Traiter tous les flics de France de racistes, nous empêcher de travailler,... ça va être difficile. Je pense qu'il y a une grosse fracture entre les policiers de France et le ministre de l'Intérieur.
Franck, policier dans la Loire
A Bobigny, en région parisienne, au moins 200 policiers ont eux aussi symboliquement déposé les menottes à terre jeudi, comme Delphine, 37 ans dont 20 passés dans la police. "On est la police et on a l'impression d'être fliqués. C'est nous les voyous en fait !" s'emeut-elle.
Quand je vois l'avancée de la police au fur et à mesure des années je ne sais pas si je finirai ma carrière dans la police.

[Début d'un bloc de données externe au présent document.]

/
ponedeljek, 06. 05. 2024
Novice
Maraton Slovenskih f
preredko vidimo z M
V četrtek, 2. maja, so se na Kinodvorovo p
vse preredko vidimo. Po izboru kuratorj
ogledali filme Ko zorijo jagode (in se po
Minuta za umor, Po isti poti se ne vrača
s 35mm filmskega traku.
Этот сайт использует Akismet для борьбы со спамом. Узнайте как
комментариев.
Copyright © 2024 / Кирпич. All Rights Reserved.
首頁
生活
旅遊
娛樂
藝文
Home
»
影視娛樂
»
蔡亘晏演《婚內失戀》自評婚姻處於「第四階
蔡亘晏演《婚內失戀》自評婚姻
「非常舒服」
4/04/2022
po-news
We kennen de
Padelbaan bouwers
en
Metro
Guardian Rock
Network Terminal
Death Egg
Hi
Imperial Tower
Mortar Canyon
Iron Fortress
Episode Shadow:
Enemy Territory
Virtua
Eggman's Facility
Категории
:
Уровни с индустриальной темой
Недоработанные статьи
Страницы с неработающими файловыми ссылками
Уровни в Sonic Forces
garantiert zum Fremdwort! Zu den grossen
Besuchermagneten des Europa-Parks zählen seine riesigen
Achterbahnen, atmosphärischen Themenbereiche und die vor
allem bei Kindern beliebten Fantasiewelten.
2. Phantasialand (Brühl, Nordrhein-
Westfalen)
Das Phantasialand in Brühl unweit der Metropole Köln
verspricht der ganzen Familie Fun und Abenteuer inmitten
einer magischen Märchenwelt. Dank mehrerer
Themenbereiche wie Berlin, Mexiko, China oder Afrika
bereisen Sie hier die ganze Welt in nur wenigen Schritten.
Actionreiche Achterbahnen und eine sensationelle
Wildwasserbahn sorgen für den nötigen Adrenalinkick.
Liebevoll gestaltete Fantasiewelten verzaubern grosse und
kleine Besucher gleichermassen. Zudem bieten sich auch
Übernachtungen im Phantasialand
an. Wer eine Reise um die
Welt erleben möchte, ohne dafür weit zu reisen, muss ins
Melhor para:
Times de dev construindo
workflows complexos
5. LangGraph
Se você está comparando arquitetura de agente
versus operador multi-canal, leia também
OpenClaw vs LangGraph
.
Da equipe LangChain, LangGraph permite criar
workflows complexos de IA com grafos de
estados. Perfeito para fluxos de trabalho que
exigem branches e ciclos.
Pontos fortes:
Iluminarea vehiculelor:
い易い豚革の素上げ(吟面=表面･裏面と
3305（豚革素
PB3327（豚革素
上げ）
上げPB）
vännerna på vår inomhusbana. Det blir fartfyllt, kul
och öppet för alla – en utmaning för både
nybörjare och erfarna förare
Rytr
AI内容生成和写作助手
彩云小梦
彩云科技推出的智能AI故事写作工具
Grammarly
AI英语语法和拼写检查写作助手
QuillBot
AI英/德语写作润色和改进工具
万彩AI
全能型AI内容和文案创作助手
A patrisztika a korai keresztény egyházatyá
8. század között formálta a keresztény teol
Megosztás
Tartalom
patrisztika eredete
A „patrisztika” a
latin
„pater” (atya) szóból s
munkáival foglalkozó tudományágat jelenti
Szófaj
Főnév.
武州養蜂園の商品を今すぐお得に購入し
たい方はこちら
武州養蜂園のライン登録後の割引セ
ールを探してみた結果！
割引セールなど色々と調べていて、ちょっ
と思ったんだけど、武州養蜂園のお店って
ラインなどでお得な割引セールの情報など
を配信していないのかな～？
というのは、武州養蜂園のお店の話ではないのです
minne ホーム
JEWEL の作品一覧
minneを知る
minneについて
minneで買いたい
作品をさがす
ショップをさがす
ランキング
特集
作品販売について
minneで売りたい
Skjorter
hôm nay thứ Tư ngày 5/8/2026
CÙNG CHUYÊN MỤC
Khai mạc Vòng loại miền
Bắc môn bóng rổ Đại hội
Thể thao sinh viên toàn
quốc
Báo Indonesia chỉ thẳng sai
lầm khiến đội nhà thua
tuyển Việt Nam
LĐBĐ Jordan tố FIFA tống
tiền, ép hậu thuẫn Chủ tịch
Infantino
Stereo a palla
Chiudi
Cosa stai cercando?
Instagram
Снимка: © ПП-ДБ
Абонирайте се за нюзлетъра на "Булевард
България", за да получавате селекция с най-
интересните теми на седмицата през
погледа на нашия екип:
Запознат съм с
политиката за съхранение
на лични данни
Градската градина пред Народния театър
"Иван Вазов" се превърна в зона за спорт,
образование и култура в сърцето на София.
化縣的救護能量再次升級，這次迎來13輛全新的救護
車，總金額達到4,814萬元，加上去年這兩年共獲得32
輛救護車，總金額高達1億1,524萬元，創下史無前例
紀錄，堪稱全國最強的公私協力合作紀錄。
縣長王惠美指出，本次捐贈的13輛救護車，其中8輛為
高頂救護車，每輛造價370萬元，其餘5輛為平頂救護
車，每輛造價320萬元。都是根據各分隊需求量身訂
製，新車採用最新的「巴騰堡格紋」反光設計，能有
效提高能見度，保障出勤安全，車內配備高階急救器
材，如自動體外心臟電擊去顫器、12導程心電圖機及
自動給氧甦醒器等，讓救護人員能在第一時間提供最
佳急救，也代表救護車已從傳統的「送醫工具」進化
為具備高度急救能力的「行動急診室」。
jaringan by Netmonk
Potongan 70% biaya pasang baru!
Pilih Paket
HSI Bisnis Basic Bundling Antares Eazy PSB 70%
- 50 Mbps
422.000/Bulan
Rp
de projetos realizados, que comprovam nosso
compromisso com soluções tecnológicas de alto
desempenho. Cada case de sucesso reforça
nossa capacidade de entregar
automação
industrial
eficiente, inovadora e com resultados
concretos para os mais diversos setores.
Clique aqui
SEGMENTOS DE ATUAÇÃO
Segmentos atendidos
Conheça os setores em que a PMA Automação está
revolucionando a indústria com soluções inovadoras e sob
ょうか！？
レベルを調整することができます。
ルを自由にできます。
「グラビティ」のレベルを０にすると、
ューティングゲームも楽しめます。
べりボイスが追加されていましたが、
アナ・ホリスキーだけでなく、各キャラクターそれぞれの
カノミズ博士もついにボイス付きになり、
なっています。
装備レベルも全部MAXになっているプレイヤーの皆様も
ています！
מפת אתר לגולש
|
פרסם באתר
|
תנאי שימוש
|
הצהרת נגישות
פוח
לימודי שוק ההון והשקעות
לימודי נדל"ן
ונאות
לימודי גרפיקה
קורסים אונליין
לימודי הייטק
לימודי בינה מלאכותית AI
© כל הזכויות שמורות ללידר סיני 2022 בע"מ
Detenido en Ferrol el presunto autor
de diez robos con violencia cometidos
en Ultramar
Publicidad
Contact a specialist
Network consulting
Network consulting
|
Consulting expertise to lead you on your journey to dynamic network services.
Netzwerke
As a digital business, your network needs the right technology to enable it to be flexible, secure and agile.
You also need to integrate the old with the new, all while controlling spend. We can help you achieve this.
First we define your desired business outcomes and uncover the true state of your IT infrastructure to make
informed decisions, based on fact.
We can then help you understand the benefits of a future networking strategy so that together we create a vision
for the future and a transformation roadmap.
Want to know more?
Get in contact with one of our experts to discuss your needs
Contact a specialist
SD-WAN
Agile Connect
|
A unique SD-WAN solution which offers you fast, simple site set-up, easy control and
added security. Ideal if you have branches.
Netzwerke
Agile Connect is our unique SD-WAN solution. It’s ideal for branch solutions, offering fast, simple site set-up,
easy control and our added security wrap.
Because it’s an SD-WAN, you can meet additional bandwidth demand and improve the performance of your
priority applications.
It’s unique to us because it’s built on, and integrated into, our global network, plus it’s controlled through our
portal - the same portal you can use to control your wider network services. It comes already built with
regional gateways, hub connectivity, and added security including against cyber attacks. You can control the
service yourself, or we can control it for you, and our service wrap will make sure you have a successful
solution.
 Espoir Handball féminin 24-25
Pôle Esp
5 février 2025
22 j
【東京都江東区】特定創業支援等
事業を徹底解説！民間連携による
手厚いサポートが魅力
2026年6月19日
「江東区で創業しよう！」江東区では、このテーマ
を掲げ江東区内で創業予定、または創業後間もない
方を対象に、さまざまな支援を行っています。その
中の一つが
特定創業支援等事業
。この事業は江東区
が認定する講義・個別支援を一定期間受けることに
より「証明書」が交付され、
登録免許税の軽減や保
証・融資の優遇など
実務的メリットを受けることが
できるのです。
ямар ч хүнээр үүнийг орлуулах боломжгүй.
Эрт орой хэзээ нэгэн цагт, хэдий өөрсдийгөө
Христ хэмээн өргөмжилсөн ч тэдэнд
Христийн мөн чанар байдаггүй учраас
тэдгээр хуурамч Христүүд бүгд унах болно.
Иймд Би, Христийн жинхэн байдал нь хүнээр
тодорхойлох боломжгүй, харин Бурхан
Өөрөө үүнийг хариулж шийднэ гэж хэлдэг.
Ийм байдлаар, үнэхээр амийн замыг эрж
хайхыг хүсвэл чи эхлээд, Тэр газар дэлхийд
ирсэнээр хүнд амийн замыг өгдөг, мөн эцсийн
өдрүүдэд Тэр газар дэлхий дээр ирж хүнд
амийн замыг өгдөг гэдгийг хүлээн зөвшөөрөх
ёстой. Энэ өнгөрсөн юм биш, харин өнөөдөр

Delphine, policière à Bobigny
Stéphane Andry, secrétaire départemental du syndicat Alliance dans le Finistère, lui aussi en veut à Christophe Castaner. "Ça fait 25 ans que je suis dans la police. On n'a pas eu que des bons mais là on touche le fond, lâche-t-il. Selon lui, il y a "une instrumentalisation de ces soi-disant violences policières, de ce soi-disant racisme policier, ça permet aussi de braquer les projecteurs sur autre chose", dit-il, en référence à une gestion de la crise sanitaire par les autorités qu'il qualifie de "calamiteuse".
Ce qui nous heurte aujourd'hui c'est cette présomption de culpabilité. La Constitution protège au contraire la présomption d'innocence mais lui, le ministre, il va à l'encontre de tout ça et nous méprise.
Stéphane Andry, secrétaire départemental du syndicat Alliance dans le Finistère
"C'est une colère froide parce qu'on est quand même des gens civilisés contrairement à ce que certains voudraient faire croire, mais il y a une vraie colère comme j'ai rarement vu en 25 ans de police", prévient encore le représentant départemental d'Aliance, qui participaient avec une cinquantaine de collègues au rassemblement organisé jeudi à Brest. D'autres actions du même type ont également eu lieu à Nice, Bordeaux, Toulouse ou encore Lille. Avec à chaque fois, ce même geste symbolique : des menottes jetées à terre en signe de protestation.